4. Data Section 15pts:
• The source of the data is mentioned. There is a brief discussion of means,
standard deviations, etc. of the wage variable and whatever other variable(s)
on which you choose to focus. (5)
• A summary table with means and standard deviations which is referenced in
the text. All variables included in your regression must be in the summary
statistics and categories such as race must be broken into dummies. (5)

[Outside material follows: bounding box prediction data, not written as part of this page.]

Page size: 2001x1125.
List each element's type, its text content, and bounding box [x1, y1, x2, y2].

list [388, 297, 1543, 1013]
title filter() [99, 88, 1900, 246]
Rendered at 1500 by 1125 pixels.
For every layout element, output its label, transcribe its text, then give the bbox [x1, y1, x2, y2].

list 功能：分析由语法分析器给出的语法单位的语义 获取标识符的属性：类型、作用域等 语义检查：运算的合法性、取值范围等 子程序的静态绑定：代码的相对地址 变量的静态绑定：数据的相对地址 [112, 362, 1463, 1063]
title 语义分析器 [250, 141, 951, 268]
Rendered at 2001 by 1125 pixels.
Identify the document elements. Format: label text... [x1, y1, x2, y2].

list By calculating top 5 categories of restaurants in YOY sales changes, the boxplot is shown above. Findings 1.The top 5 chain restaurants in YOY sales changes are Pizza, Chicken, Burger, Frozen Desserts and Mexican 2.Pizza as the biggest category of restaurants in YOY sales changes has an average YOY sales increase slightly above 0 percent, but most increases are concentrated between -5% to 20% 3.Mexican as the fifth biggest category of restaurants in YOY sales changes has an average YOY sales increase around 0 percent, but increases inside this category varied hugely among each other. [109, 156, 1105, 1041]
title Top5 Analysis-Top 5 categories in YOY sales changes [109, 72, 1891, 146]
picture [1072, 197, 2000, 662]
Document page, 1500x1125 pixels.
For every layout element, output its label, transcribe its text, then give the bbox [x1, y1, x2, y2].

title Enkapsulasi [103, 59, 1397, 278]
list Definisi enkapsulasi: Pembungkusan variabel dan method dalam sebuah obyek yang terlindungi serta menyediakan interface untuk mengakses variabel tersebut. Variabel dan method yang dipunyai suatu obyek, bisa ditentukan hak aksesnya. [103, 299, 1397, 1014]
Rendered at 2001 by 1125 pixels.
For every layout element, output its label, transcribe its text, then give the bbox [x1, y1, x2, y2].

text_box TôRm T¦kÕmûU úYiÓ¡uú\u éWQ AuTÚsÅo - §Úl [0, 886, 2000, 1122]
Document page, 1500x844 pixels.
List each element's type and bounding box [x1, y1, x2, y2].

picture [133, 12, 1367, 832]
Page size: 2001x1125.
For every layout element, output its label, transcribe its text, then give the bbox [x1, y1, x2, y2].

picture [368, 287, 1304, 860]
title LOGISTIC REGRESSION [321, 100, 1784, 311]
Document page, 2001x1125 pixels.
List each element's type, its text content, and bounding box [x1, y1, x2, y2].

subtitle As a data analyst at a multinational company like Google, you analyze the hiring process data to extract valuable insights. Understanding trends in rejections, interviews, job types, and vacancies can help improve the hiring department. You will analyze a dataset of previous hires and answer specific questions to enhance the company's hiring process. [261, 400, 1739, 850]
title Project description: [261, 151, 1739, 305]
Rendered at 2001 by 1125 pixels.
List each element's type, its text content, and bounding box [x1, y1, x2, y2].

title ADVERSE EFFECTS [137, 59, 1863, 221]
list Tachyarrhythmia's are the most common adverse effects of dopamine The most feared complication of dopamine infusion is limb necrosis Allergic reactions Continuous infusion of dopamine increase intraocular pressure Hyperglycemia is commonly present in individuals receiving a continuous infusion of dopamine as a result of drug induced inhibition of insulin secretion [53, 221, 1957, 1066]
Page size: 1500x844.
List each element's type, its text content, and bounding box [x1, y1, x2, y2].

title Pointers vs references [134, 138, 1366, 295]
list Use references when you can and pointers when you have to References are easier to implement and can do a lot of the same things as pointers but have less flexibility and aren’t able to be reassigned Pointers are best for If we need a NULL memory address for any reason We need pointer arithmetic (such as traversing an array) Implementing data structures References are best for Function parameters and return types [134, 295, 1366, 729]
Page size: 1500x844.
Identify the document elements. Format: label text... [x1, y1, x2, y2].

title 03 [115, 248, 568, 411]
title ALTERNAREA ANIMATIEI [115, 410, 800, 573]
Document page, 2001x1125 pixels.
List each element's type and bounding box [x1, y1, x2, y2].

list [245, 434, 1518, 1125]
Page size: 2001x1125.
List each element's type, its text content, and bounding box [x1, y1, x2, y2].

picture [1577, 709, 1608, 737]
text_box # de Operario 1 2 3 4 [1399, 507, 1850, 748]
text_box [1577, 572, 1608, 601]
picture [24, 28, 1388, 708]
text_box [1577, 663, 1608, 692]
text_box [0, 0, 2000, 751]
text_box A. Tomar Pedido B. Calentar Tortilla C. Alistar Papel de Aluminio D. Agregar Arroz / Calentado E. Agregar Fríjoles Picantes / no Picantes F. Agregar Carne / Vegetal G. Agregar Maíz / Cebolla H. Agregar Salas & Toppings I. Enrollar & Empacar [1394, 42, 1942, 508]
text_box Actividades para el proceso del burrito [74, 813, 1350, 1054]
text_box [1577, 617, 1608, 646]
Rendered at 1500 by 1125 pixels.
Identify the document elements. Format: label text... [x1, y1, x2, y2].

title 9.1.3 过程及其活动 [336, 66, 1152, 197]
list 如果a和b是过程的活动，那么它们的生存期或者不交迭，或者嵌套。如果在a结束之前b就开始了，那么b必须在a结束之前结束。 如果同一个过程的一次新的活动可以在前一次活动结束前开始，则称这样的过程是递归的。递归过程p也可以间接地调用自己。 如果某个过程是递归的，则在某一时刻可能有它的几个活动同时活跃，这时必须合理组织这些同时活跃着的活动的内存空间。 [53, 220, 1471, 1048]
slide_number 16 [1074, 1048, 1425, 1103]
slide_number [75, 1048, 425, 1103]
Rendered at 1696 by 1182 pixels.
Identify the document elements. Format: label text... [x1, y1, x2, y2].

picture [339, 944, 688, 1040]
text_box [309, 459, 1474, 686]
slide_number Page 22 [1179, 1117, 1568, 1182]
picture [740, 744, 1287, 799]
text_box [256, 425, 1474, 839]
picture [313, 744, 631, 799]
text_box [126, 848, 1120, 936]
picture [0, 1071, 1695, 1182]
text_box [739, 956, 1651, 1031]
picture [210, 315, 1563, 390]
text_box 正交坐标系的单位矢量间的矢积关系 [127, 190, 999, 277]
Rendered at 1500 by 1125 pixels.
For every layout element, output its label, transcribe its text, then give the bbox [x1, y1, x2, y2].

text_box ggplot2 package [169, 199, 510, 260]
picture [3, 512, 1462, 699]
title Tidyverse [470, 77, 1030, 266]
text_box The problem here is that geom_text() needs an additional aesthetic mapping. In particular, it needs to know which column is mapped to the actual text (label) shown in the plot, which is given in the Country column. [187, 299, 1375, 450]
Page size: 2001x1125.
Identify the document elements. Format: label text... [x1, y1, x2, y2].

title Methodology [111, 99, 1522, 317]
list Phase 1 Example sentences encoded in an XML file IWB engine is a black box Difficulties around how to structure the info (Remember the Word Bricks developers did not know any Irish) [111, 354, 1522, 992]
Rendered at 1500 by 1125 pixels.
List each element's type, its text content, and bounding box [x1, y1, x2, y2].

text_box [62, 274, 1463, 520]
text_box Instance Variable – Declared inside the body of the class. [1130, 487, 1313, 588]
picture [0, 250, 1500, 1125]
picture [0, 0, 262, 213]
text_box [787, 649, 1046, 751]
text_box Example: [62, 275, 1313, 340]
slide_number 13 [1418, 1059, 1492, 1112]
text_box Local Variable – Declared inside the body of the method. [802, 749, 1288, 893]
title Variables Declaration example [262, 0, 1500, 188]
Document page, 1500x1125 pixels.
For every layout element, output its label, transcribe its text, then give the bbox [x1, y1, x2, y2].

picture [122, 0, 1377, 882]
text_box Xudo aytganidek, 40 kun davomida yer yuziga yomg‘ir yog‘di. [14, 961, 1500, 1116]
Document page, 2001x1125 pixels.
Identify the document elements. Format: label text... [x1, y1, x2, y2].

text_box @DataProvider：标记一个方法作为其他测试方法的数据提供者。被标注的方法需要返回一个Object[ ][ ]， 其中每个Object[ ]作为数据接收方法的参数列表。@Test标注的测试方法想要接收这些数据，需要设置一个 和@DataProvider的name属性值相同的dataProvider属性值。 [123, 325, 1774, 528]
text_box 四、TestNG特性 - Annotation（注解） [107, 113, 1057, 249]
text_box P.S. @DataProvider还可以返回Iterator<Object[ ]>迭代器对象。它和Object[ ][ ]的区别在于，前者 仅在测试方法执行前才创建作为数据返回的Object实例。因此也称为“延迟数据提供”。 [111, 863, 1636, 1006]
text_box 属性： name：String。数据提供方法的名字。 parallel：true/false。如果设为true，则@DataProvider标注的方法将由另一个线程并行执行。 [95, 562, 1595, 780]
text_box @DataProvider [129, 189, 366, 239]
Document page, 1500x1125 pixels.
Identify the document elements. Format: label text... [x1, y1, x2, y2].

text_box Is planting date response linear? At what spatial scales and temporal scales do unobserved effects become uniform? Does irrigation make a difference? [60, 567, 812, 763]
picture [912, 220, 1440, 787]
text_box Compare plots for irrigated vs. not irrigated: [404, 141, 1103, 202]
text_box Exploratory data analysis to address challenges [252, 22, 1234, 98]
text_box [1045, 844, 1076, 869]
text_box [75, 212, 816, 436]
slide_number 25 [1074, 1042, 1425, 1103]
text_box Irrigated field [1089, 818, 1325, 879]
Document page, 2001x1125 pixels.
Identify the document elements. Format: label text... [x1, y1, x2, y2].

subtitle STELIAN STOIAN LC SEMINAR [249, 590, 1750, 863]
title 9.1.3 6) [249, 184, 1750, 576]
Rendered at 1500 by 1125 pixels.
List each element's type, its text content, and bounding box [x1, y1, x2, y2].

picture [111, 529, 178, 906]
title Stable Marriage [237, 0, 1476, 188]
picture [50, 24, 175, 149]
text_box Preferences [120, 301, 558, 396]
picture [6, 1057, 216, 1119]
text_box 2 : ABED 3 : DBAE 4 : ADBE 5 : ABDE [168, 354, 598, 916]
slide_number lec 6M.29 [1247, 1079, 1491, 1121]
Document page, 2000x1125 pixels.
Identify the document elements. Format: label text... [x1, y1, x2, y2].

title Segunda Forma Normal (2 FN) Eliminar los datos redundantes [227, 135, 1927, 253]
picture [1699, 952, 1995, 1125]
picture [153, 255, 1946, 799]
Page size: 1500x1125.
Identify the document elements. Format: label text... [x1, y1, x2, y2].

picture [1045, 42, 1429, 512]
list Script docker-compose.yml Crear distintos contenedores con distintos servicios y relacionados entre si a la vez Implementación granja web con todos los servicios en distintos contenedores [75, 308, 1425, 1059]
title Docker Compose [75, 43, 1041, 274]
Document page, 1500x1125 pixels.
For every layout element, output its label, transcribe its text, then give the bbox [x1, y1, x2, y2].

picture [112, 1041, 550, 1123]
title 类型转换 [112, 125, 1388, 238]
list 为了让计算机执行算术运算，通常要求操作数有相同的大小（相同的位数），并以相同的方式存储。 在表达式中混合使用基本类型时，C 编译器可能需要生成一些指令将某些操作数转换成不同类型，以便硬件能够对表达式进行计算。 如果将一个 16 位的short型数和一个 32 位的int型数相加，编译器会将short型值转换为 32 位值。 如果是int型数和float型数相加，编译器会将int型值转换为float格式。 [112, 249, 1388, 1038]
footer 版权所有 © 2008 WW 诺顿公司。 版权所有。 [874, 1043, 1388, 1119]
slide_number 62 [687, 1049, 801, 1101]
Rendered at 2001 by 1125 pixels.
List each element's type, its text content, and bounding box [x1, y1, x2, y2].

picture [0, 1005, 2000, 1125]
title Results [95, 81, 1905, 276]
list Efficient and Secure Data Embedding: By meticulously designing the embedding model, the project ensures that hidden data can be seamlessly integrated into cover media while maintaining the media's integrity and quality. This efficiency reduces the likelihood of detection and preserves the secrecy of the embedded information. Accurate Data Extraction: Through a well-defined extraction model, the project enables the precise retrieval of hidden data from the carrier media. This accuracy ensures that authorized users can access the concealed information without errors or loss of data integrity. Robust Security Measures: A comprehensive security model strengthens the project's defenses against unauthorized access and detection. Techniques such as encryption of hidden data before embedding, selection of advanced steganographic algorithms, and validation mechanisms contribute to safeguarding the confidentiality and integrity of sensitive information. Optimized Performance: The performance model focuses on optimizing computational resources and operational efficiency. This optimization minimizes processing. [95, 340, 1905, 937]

• At least one graphic (histogram(don’t use density), scatter plot, etc.) which
describes data and is referenced in the text. The graphic must be relevant
to your topic. (5)
5. Empirical Methodology 15pts
• The question being analyzed is clearly described and the estimated equation
is written out. (5)
• The inclusion of each variable is supported by theoretical reasoning and predicted signs of each variable are discussed. If your equation has perfect multicollinearity or uses non-ordinal categorical variables as continuous variables
you will lose all 5 of these points. (5)
• Potential concerns with sample selection, omitted variables, etc. are discussed along with the consequences of those problems. Discuss specifically
which coefficients are affected and how. (5)
6. Results 30pts
• Results table. Must be clean, understandable without reading text. (Cut
and paste from STATA output is a zero.) (7)
• Interpretation of coefficients (8) (You must interpret at least 4 coefficients
including 1 dummy variable and 1 coefficient with a logged dependent variable.)
• Hypothesis testing: discuss which coefficients are statistically significant at
a 5% significance level; discuss the R2 of the regression; conduct an F-test
on some aspect of the regression results. (5)
• Use your estimates to predict the outcomes of two hypothetical people. (Unless you understand how to calculate predicted values with a logged dependent variable, use a level-level for this part.) (3)
• Discuss the consistency of your results with your predictions. (2)
• Estimate an alternative specification, present (in a table) and discuss. (5)
7. Conclusion 5ptsThe conclusion summarizes results and the significance of those results.
8. Overall Quality 10 pts This is the only subjective portion of your
grade. The average score will be 6/10.
9. Overall Difficulty 10 pts Difficulty points are granted for the relative econometric rigor of your paper. This may include working without a partner, creating more complex graphics, using interaction terms, developing a unique
question, running additional regressions, citations and descriptions of relative economic literature (must be available on EconLit) etc.